Infine per tutte le nuove installazioni di impianti gli sbocchi dei fumi debbono avvenire oltre il colmo del tetto. Gli scarichi a parete, di tipo approvato ai sensi delle norme Uni-Cig, sono utilizzabili in genere solo se lecitamente già pre-esistenti e debbono comunque serbare certe distanze da finestre e balconi sovrastanti, anche per evitare di intossicare i vicini.

Gestione. Responsabile della gestione è l’utilizzatore (quindi, nelle case in affitto, l’inquilino, e non il proprietario). Di norma anche gli impianti termoautonomi dovrebbero restare accesi solo durante le ore del giorno e i periodi dell’anno prescritti dal Dpr n. 412/1993, che dipendono dalla zona energetica in cui è situato il comune Inoltre dovrebbe non essere superata la temperatura media dei locali di 20 gradi, più 2 gradi di tolleranza. Peccato che i controlli siano praticamente impossibili, a differenza di quel che accade per gli impianti centralizzati. Se però l’impianto è dotato di termoregolazione su due livelli (più elevato di giorno e meno di notte) e tale impostazione non è modificabile dall’utilizzatore, è possibile tenere accesi i caloriferi anche 24 ore su 24, ovviamente pur sempre nei periodi dell’anno concessi (per esempio, dal 15 ottobre al15 aprile a Milano e dall’1 dicembre al31 marzo a Palermo). Ciò tra l’altro evita gli stress a cui è sottoposta la caldaia ad ogni riaccensione e il fatto che funzioni a pieno ritmo per riscaldare locali freddi, consumando molto e producendo fumi più inquinanti.

Manutenzione e controlli. Ogni caldaia deve essere accompagnata da un “libretto di impianto”, in cui, oltre ad essere descritto l’apparecchio e il suo impianto, vanno annotate le date e gli esiti delle operazioni di manutenzione, corredate dalle generalità di chi le ha fatte. Le scadenze di manutenzione sono dettate dalle istruzioni alla caldaia e da norme nazionali e regionali: in genere occorre almeno un intervento all’anno, salvo che la caldaia sia nuova di pacca. E’ possibile che il manutentore compili un modulo e lo invii ai responsabili dei controlli (il Comune, per quelli sopra i 40 mila abitanti, le province o le Arpa negli altri casi). In tal caso sarà meno probabile che avvengano controlli a sorpresa da parte degli Enti addetti , il cui costo è per di più a carico dell’utilizzatore anche se l’impianto è a norma. Se i controlli sul posto avvengono comunque, si pagherà molto meno. Le percentuali di impianti sottoposti ai controlli a campione e i loro costi sono dettagliati in norme regionali.  Nel caso di impianto fuori norma, gli ispettori danno un periodo di tempo massimo per eseguire gli interventi necessari, in mancanza dei quali l’impianto viene sigillato.

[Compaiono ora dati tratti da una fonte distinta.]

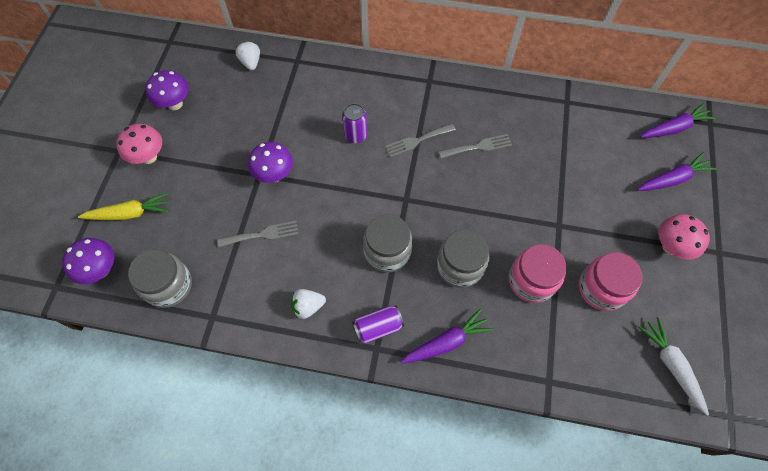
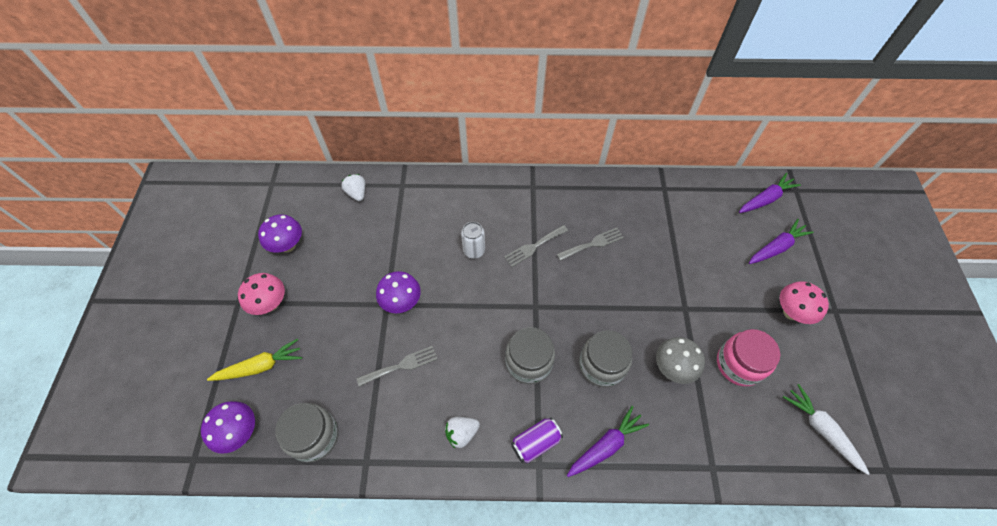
camera: 10 degrees left, 5 degrees down
(356, 135) = (474, 250): purple can -> white can
(531, 281) = (672, 368): pink jar -> grey mushroom

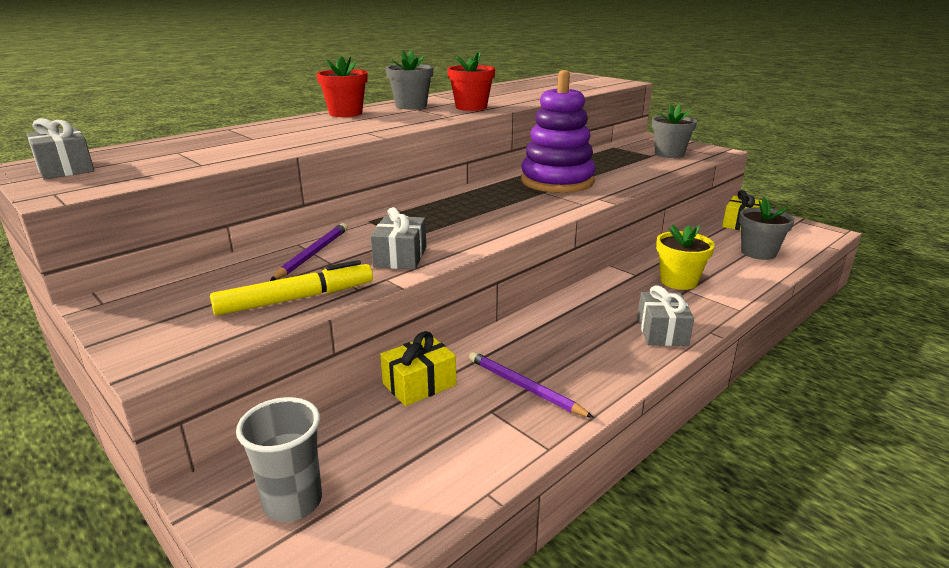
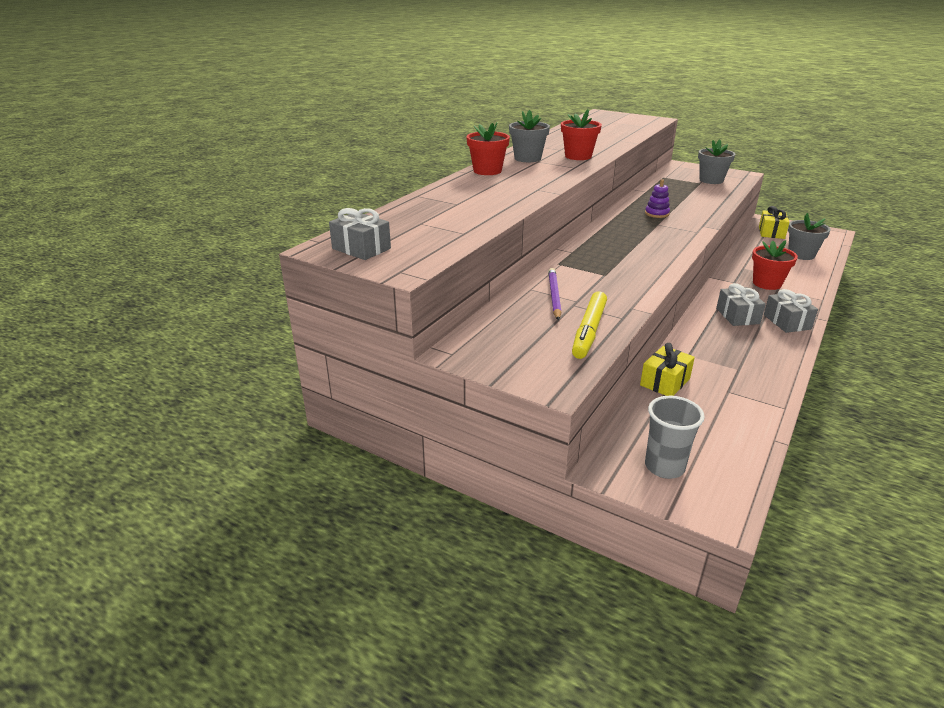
camera: 15 degrees left, 5 degrees up
(295, 299) = (589, 331): yellow marker -> yellow marker turned 150 degrees clockwise
(400, 257) = (620, 290): grey gift -> grey gift (737, 316)
(524, 387) = (735, 373): purple pencil -> none
(557, 181) = (657, 214): purple stacking toy -> purple stacking toy, size x0.40
(678, 281) = (767, 283): yellow flower pot -> red flower pot

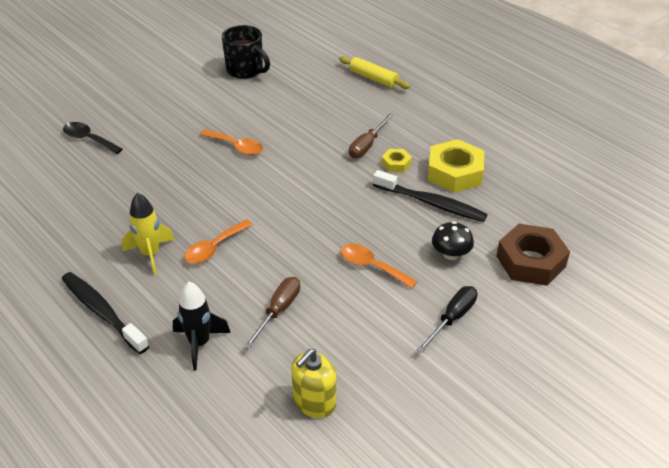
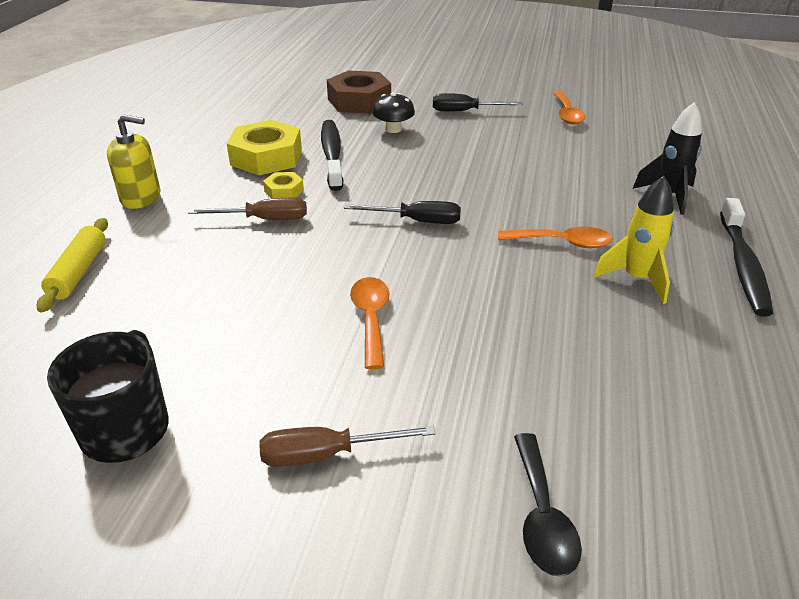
camera: 125 degrees left, 5 degrees down
(278, 311) = (574, 176): brown screwdriver -> brown screwdriver (326, 454)
(303, 201) = (417, 221): none -> black screwdriver
(314, 402) = (622, 132): yellow soap dispenser -> yellow soap dispenser (141, 198)
(371, 266) = (458, 155): orange spoon -> orange spoon (567, 114)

Ulteriori e diverse verifiche possono provenire dalle aziende distributrici del gas, ma non sono fatte “sul campo”: viene richiesto per lettera l’invio di documentazione, prima tra tutti la dichiarazione di conformità dell’impianto alle norme di sicurezza, rilasciata dall’installatore o, in sua mancanza, da un professionista abilitato anche anni dopo l’installazione. In mancanza di risposta, può essere sospesa la fornitura.